Franklin Residents Say Services At Angel Medical Center Are Lacking Since HCA Took Over
The independent monitor over HCA continued its tour of Western North Carolina at the Robert Carpenter Community Center in Franklin.
The meeting was held in the middle of a work day, something that frustrated the almost 50 people that gathered in Franklin to ask questions and air their concerns to Gibbins Advisors. Ron Winters is with the independent monitor overseeing HCA.
“What we aren’t charged with, and what we don't have the authority to do is to chase down individual issues. But what we can do is something about is assure compliance and I’m just going to go through that,” says Winters, who outlined the 15 commitments made by HCA.
That includes HCA’s commitment to build a replacement for Angel Medical Center in Franklin. Ronnie Beale, vice-chair of Macon County Commissioners asked for an update on the new building. He said the county would gladly purchase the old Angel building from HCA.
“We think it would be a very nice gesture from HCA. We’ll offer them a dollar right now,” says Beale as the crowd laughed. He added that it would be a good location for a behavioral health facility.
Beyond questions about the new hospital, concerns were raised about excessive billing, long wait times and expensive transfers to Mission Health in Asheville.
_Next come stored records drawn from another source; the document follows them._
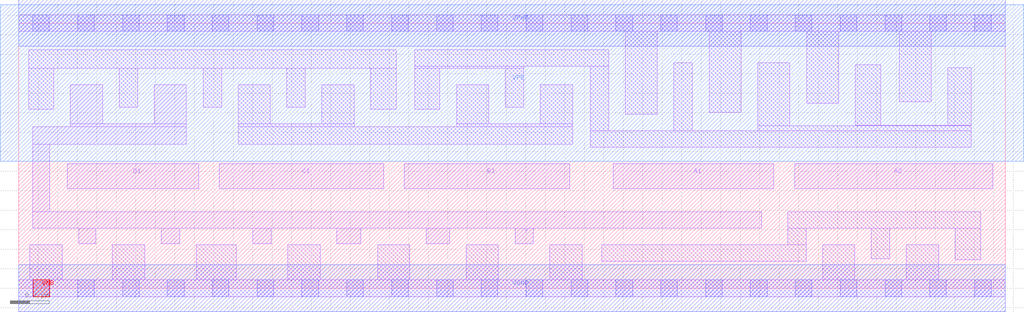
<source format=lef>
# Copyright 2020 The SkyWater PDK Authors
#
# Licensed under the Apache License, Version 2.0 (the "License");
# you may not use this file except in compliance with the License.
# You may obtain a copy of the License at
#
#     https://www.apache.org/licenses/LICENSE-2.0
#
# Unless required by applicable law or agreed to in writing, software
# distributed under the License is distributed on an "AS IS" BASIS,
# WITHOUT WARRANTIES OR CONDITIONS OF ANY KIND, either express or implied.
# See the License for the specific language governing permissions and
# limitations under the License.
#
# SPDX-License-Identifier: Apache-2.0

VERSION 5.7 ;
  NOWIREEXTENSIONATPIN ON ;
  DIVIDERCHAR "/" ;
  BUSBITCHARS "[]" ;
MACRO sky130_fd_sc_hd__a2111oi_4
  CLASS CORE ;
  FOREIGN sky130_fd_sc_hd__a2111oi_4 ;
  ORIGIN  0.000000  0.000000 ;
  SIZE  10.12000 BY  2.720000 ;
  SYMMETRY X Y R90 ;
  SITE unithd ;
  PIN A1
    ANTENNAGATEAREA  0.990000 ;
    DIRECTION INPUT ;
    USE SIGNAL ;
    PORT
      LAYER li1 ;
        RECT 6.095000 1.020000 7.745000 1.275000 ;
    END
  END A1
  PIN A2
    ANTENNAGATEAREA  0.990000 ;
    DIRECTION INPUT ;
    USE SIGNAL ;
    PORT
      LAYER li1 ;
        RECT 7.960000 1.020000 9.990000 1.275000 ;
    END
  END A2
  PIN B1
    ANTENNAGATEAREA  0.990000 ;
    DIRECTION INPUT ;
    USE SIGNAL ;
    PORT
      LAYER li1 ;
        RECT 3.955000 1.020000 5.650000 1.275000 ;
    END
  END B1
  PIN C1
    ANTENNAGATEAREA  0.990000 ;
    DIRECTION INPUT ;
    USE SIGNAL ;
    PORT
      LAYER li1 ;
        RECT 2.055000 1.020000 3.745000 1.275000 ;
    END
  END C1
  PIN D1
    ANTENNAGATEAREA  0.990000 ;
    DIRECTION INPUT ;
    USE SIGNAL ;
    PORT
      LAYER li1 ;
        RECT 0.495000 1.020000 1.845000 1.275000 ;
    END
  END D1
  PIN Y
    ANTENNADIFFAREA  2.009500 ;
    DIRECTION OUTPUT ;
    USE SIGNAL ;
    PORT
      LAYER li1 ;
        RECT 0.145000 0.615000 7.620000 0.785000 ;
        RECT 0.145000 0.785000 0.320000 1.475000 ;
        RECT 0.145000 1.475000 1.720000 1.655000 ;
        RECT 0.530000 1.655000 1.720000 1.685000 ;
        RECT 0.530000 1.685000 0.860000 2.085000 ;
        RECT 0.615000 0.455000 0.790000 0.615000 ;
        RECT 1.390000 1.685000 1.720000 2.085000 ;
        RECT 1.460000 0.455000 1.650000 0.615000 ;
        RECT 2.400000 0.455000 2.590000 0.615000 ;
        RECT 3.260000 0.455000 3.510000 0.615000 ;
        RECT 4.180000 0.455000 4.420000 0.615000 ;
        RECT 5.090000 0.455000 5.275000 0.615000 ;
    END
  END Y
  PIN VGND
    DIRECTION INOUT ;
    SHAPE ABUTMENT ;
    USE GROUND ;
    PORT
      LAYER met1 ;
        RECT 0.000000 -0.240000 10.120000 0.240000 ;
    END
  END VGND
  PIN VNB
    DIRECTION INOUT ;
    USE GROUND ;
    PORT
      LAYER pwell ;
        RECT 0.150000 -0.085000 0.320000 0.085000 ;
    END
  END VNB
  PIN VPB
    DIRECTION INOUT ;
    USE POWER ;
    PORT
      LAYER nwell ;
        RECT -0.190000 1.305000 10.310000 2.910000 ;
    END
  END VPB
  PIN VPWR
    DIRECTION INOUT ;
    SHAPE ABUTMENT ;
    USE POWER ;
    PORT
      LAYER met1 ;
        RECT 0.000000 2.480000 10.120000 2.960000 ;
    END
  END VPWR
  OBS
    LAYER li1 ;
      RECT 0.000000 -0.085000 10.120000 0.085000 ;
      RECT 0.000000  2.635000 10.120000 2.805000 ;
      RECT 0.100000  1.835000  0.360000 2.255000 ;
      RECT 0.100000  2.255000  3.870000 2.445000 ;
      RECT 0.115000  0.085000  0.445000 0.445000 ;
      RECT 0.960000  0.085000  1.290000 0.445000 ;
      RECT 1.030000  1.855000  1.220000 2.255000 ;
      RECT 1.820000  0.085000  2.230000 0.445000 ;
      RECT 1.890000  1.855000  2.080000 2.255000 ;
      RECT 2.250000  1.475000  5.680000 1.655000 ;
      RECT 2.250000  1.655000  3.440000 1.685000 ;
      RECT 2.250000  1.685000  2.580000 2.085000 ;
      RECT 2.750000  1.855000  2.940000 2.255000 ;
      RECT 2.760000  0.085000  3.090000 0.445000 ;
      RECT 3.110000  1.685000  3.440000 2.085000 ;
      RECT 3.610000  1.835000  3.870000 2.255000 ;
      RECT 3.680000  0.085000  4.010000 0.445000 ;
      RECT 4.060000  1.835000  4.320000 2.255000 ;
      RECT 4.060000  2.255000  5.180000 2.275000 ;
      RECT 4.060000  2.275000  6.050000 2.445000 ;
      RECT 4.490000  1.655000  5.680000 1.685000 ;
      RECT 4.490000  1.685000  4.820000 2.085000 ;
      RECT 4.590000  0.085000  4.920000 0.445000 ;
      RECT 4.990000  1.855000  5.180000 2.255000 ;
      RECT 5.350000  1.685000  5.680000 2.085000 ;
      RECT 5.445000  0.085000  5.780000 0.445000 ;
      RECT 5.860000  1.445000  9.770000 1.615000 ;
      RECT 5.860000  1.615000  6.050000 2.275000 ;
      RECT 5.980000  0.275000  8.075000 0.445000 ;
      RECT 6.220000  1.785000  6.550000 2.635000 ;
      RECT 6.720000  1.615000  6.910000 2.315000 ;
      RECT 7.080000  1.805000  7.410000 2.635000 ;
      RECT 7.580000  1.615000  9.770000 1.665000 ;
      RECT 7.580000  1.665000  7.910000 2.315000 ;
      RECT 7.885000  0.445000  8.075000 0.615000 ;
      RECT 7.885000  0.615000  9.865000 0.785000 ;
      RECT 8.080000  1.895000  8.410000 2.635000 ;
      RECT 8.245000  0.085000  8.575000 0.445000 ;
      RECT 8.580000  1.665000  9.770000 1.670000 ;
      RECT 8.580000  1.670000  8.840000 2.290000 ;
      RECT 8.745000  0.300000  8.935000 0.615000 ;
      RECT 9.030000  1.915000  9.360000 2.635000 ;
      RECT 9.105000  0.085000  9.435000 0.445000 ;
      RECT 9.530000  1.670000  9.770000 2.260000 ;
      RECT 9.605000  0.290000  9.865000 0.615000 ;
    LAYER mcon ;
      RECT 0.145000 -0.085000 0.315000 0.085000 ;
      RECT 0.145000  2.635000 0.315000 2.805000 ;
      RECT 0.605000 -0.085000 0.775000 0.085000 ;
      RECT 0.605000  2.635000 0.775000 2.805000 ;
      RECT 1.065000 -0.085000 1.235000 0.085000 ;
      RECT 1.065000  2.635000 1.235000 2.805000 ;
      RECT 1.525000 -0.085000 1.695000 0.085000 ;
      RECT 1.525000  2.635000 1.695000 2.805000 ;
      RECT 1.985000 -0.085000 2.155000 0.085000 ;
      RECT 1.985000  2.635000 2.155000 2.805000 ;
      RECT 2.445000 -0.085000 2.615000 0.085000 ;
      RECT 2.445000  2.635000 2.615000 2.805000 ;
      RECT 2.905000 -0.085000 3.075000 0.085000 ;
      RECT 2.905000  2.635000 3.075000 2.805000 ;
      RECT 3.365000 -0.085000 3.535000 0.085000 ;
      RECT 3.365000  2.635000 3.535000 2.805000 ;
      RECT 3.825000 -0.085000 3.995000 0.085000 ;
      RECT 3.825000  2.635000 3.995000 2.805000 ;
      RECT 4.285000 -0.085000 4.455000 0.085000 ;
      RECT 4.285000  2.635000 4.455000 2.805000 ;
      RECT 4.745000 -0.085000 4.915000 0.085000 ;
      RECT 4.745000  2.635000 4.915000 2.805000 ;
      RECT 5.205000 -0.085000 5.375000 0.085000 ;
      RECT 5.205000  2.635000 5.375000 2.805000 ;
      RECT 5.665000 -0.085000 5.835000 0.085000 ;
      RECT 5.665000  2.635000 5.835000 2.805000 ;
      RECT 6.125000 -0.085000 6.295000 0.085000 ;
      RECT 6.125000  2.635000 6.295000 2.805000 ;
      RECT 6.585000 -0.085000 6.755000 0.085000 ;
      RECT 6.585000  2.635000 6.755000 2.805000 ;
      RECT 7.045000 -0.085000 7.215000 0.085000 ;
      RECT 7.045000  2.635000 7.215000 2.805000 ;
      RECT 7.505000 -0.085000 7.675000 0.085000 ;
      RECT 7.505000  2.635000 7.675000 2.805000 ;
      RECT 7.965000 -0.085000 8.135000 0.085000 ;
      RECT 7.965000  2.635000 8.135000 2.805000 ;
      RECT 8.425000 -0.085000 8.595000 0.085000 ;
      RECT 8.425000  2.635000 8.595000 2.805000 ;
      RECT 8.885000 -0.085000 9.055000 0.085000 ;
      RECT 8.885000  2.635000 9.055000 2.805000 ;
      RECT 9.345000 -0.085000 9.515000 0.085000 ;
      RECT 9.345000  2.635000 9.515000 2.805000 ;
      RECT 9.805000 -0.085000 9.975000 0.085000 ;
      RECT 9.805000  2.635000 9.975000 2.805000 ;
  END
END sky130_fd_sc_hd__a2111oi_4
END LIBRARY

</source>
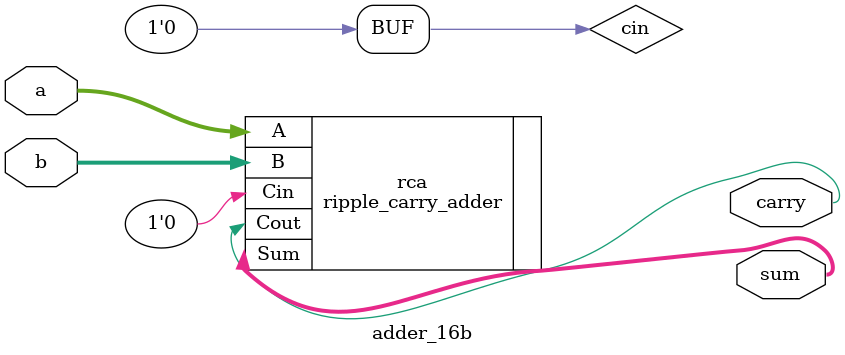
<source format=v>
module adder_16b(input [15:0] a,b,
                 output [15:0] sum,
               output carry);
  wire cin = 1'b0;
  ripple_carry_adder #(.N(16),.model(1)) rca (.A(a), .B(b), .Cin(cin), .Sum(sum), .Cout(carry));
endmodule
</source>
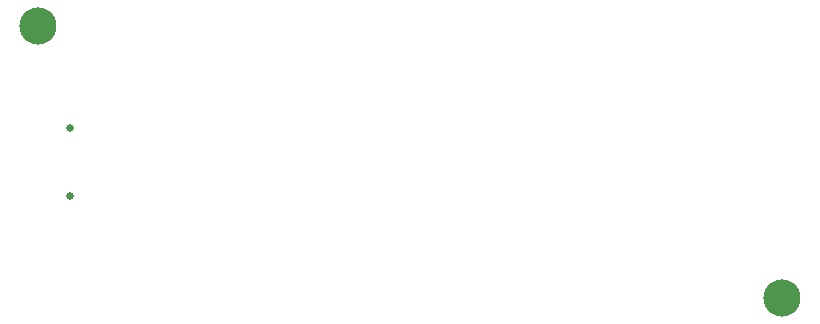
<source format=gbr>
%TF.GenerationSoftware,Altium Limited,Altium Designer,24.0.1 (36)*%
G04 Layer_Color=0*
%FSLAX45Y45*%
%MOMM*%
%TF.SameCoordinates,A01A54B3-6B64-4A67-9B29-D4FC54FCECB2*%
%TF.FilePolarity,Positive*%
%TF.FileFunction,NonPlated,1,2,NPTH,Drill*%
%TF.Part,Single*%
G01*
G75*
%TA.AperFunction,ComponentDrill*%
%ADD73C,0.65000*%
%ADD74C,3.15000*%
D73*
X618000Y1789000D02*
D03*
Y1211000D02*
D03*
D74*
X350000Y2650000D02*
D03*
X6650000Y350000D02*
D03*
%TF.MD5,bac24f068aa068d4bea1277ba59ed36d*%
M02*

</source>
“This is unconscionable and inhumane.”
That’s Jennifer Turner-Lynn from REACH which helps victims of sexual assault and domestic violence. She says that since the sale of Mission to HCA forensic tests such as rape kits haven’t been available at Angel. Instead, REACH has had to take victims on the almost-70 mile trip over the mountains to Mission Health. And once they got there...
“The last time I did a rape kit and took a victim to Mission Health we were there for 13 hours,” says Turner-Lynn.
Angel Medical Center CEO and CNO Karen Gorby was in the audience. Gorby said that she attended the meeting to hear concerns and didn’t want to comment. She did say the hospital plans are still being finalized and the date to break ground is now September. The project is expected to cost over $65 million dollars.
More public meetings with the independent monitor are scheduled in Asheville, Brevard, Marion and Burnsville starting February 10.